As for the school tour groups visiting the French-Australian museum at Villers, they are almost exclusively Australians. This will be the same for the Monash Centre.
“The French” will not visit the Monash centre in numbers, some local villagers may – “the French” have much better cultural (and much less jingoistic) activities to undertake. (If Australian history was told in a “cultural history” way like at the Historial of the Great War, they probably would be interested). May be a few thousands will visit during the first year but that will be it.
They have grossly over estimated the number of visitors who will come (re. previous comment) – it’s again the colonial thing “look, others think we are great” when in fact it’s just an Australian organised extraterritorial show for internal Australian consumption.
In addition, the vast majority of French are not aware of Australian engagement in the First World War – while a big commitment for Australia (5 divisions) the French threw in 109. In French curricula the main players are the Germans, the French, the British, the Russians, the Italians and the Americans – colonies are mentioned but not in great details, nor is the war with the Ottoman Empire dealt with in details (perhaps a pitfall of the curricula in collèges and lycées). (https://www.tandfonline.com/doi/pdf/10.1080/10361146.2015.1079940)
The above-mentioned museum at the school (such a great museum and story by the way) received about 15 000 Australians last year (against forming the overwhelming majority of visitors) – I wonder where they could get 90 000 visitors at the Monash Centre from?…. But Anzackery is all about big numbers as The Honest History book reminds us. Somme Tourisme, a state run institution in northern France has estimated that each year of the centenary will see 40,000 Australians come to the Somme – so again, the 90,000 figure (https://www.coxarchitecture.com.au/project/sir-john-monash-centre/) will be hard (nay impossible) to reach.
It will be interesting to see if the Monash Centre integrates the story of the Moroccan Division of the French Army which reconquered what the Australian 52st and 52nd Battalions (13th Brigade) could not take back. Great story of cooperation there. Or that of the Canadians, who saved the day on First Villers-Bretonneux. A parochial Australian-centred narrative at the Monash Centre – when British, French, Canadians, Algerians, Russians and a few others – fought at Villers-Bretonneux – would not look good for Australia – the acknowledgment of the centre by the periphery is quite a colonial thing. Then again, no one would care in France, as Villers-Bretonneux is a marginal episode of the war. Heard about Verdun?…
Anyhow, it will be interesting to visit the Monash Centre when it opens to see if a great opportunity to understand a global war (with many nations fighting together on the battlefield) has been missed or not. Let’s hope not!
I visited the place in late December and the works were fast progressing. Also took the chance to visit the newly set up trail at Mont Saint Quentin and, in both instances, I was alone.
I would like to comment on the Monash Museum – when there last year I spoke with a local lady who was most upset by its construction.

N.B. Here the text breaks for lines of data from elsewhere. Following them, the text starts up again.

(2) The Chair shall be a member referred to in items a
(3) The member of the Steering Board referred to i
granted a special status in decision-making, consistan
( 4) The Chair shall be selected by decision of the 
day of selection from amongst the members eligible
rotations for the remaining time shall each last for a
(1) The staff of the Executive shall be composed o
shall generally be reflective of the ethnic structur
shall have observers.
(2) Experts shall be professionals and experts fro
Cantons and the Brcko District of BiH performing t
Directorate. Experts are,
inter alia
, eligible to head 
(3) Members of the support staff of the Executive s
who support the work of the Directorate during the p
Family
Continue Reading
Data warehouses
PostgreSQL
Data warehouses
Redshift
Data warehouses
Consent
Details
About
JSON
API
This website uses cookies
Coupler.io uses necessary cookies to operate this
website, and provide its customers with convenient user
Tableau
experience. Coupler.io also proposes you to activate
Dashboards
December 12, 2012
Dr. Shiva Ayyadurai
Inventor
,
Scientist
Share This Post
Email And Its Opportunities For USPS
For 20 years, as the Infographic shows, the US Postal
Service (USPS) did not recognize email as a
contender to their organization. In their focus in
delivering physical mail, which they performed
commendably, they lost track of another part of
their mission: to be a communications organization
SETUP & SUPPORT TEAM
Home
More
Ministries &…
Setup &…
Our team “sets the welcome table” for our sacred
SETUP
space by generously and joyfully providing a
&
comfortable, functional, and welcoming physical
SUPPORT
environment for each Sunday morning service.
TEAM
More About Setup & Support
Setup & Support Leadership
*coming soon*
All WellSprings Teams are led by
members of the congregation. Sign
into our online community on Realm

She was of the opinion that most locals supported the museum at the school and did not want another. Nor had their opinions been sought. Others I spoke to believed that it should have been built at Pozieres, but politics and politicians intervened to have it moved elsewhere. Only time will tell if it has been a waste of tax payers’ money or whether the projected 90,000+ visitors will in fact visit. I think not.